» BRIEF:
The answer is a stretch of the material below, returned exactly: the line containing "camera: 65 degrees right, 15 degrees down", the line containing "(520, 246) = (457, 706): grey", and all lines between.

◆ ◆ ◆ ◆ ◆

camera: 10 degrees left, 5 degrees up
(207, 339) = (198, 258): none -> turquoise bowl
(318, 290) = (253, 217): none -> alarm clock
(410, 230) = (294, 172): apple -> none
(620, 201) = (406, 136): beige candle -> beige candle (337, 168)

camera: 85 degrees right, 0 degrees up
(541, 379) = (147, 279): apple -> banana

◆ ◆ ◆ ◆ ◆

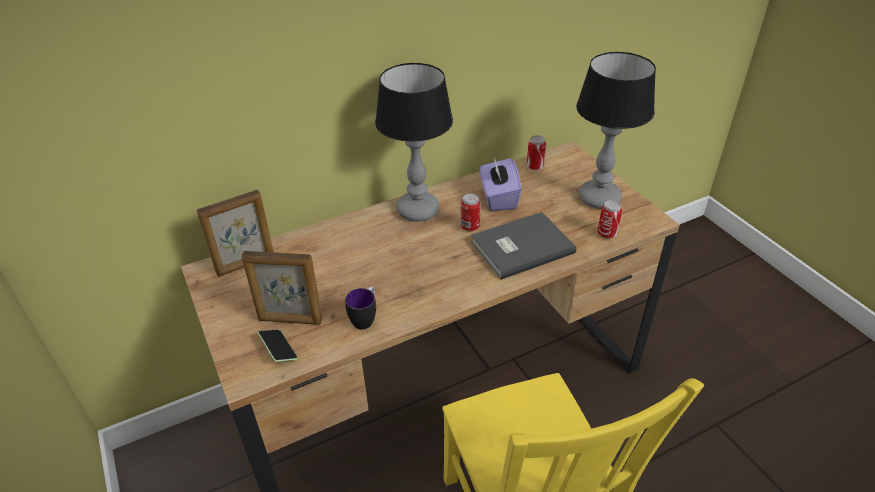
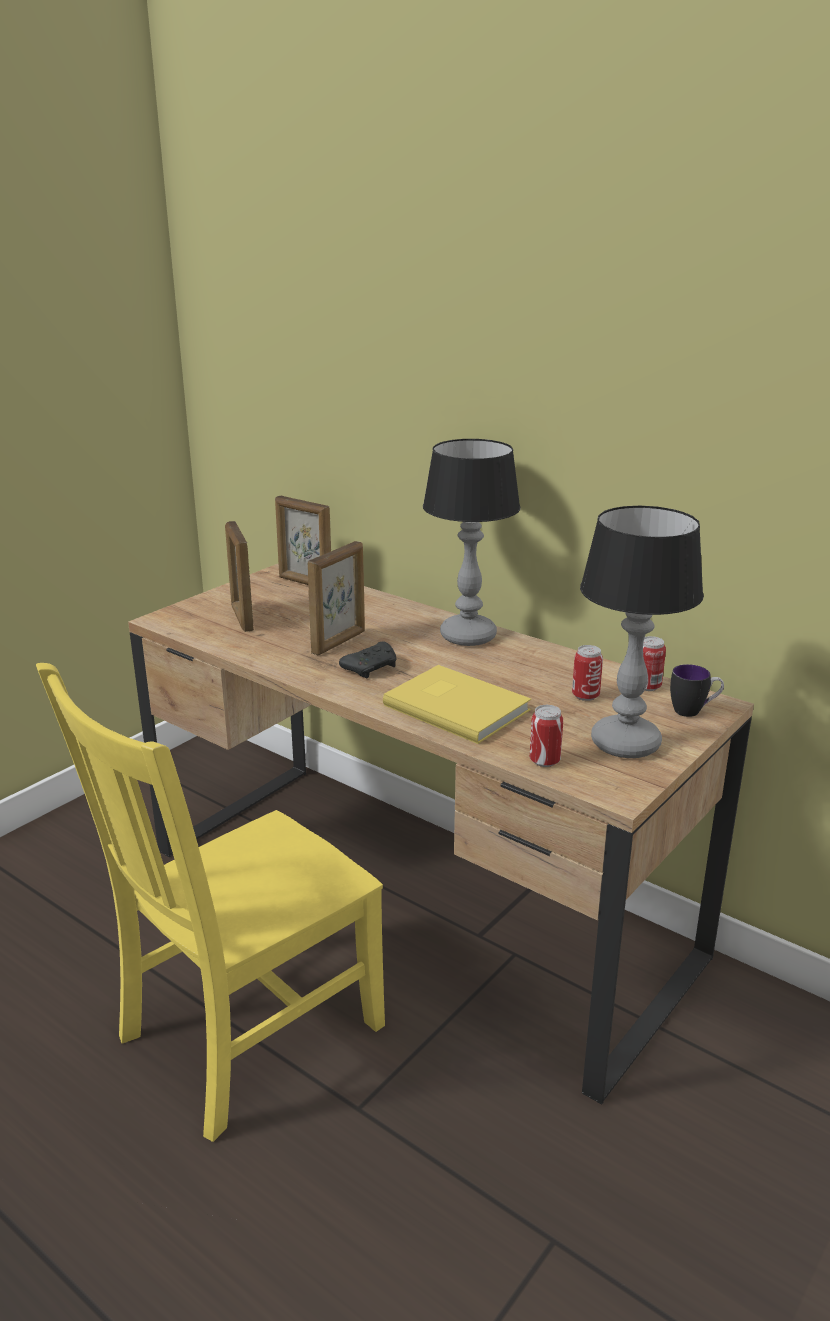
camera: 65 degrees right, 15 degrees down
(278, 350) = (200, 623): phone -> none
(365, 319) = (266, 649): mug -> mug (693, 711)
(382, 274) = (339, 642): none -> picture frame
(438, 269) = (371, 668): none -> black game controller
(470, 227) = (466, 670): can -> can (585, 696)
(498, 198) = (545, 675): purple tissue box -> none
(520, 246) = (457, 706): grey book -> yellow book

◆ ◆ ◆ ◆ ◆

» ANSWER FOR THE TASK:
camera: 65 degrees right, 15 degrees down
(278, 350) = (200, 623): phone -> none
(365, 319) = (266, 649): mug -> mug (693, 711)
(382, 274) = (339, 642): none -> picture frame
(438, 269) = (371, 668): none -> black game controller
(470, 227) = (466, 670): can -> can (585, 696)
(498, 198) = (545, 675): purple tissue box -> none
(520, 246) = (457, 706): grey book -> yellow book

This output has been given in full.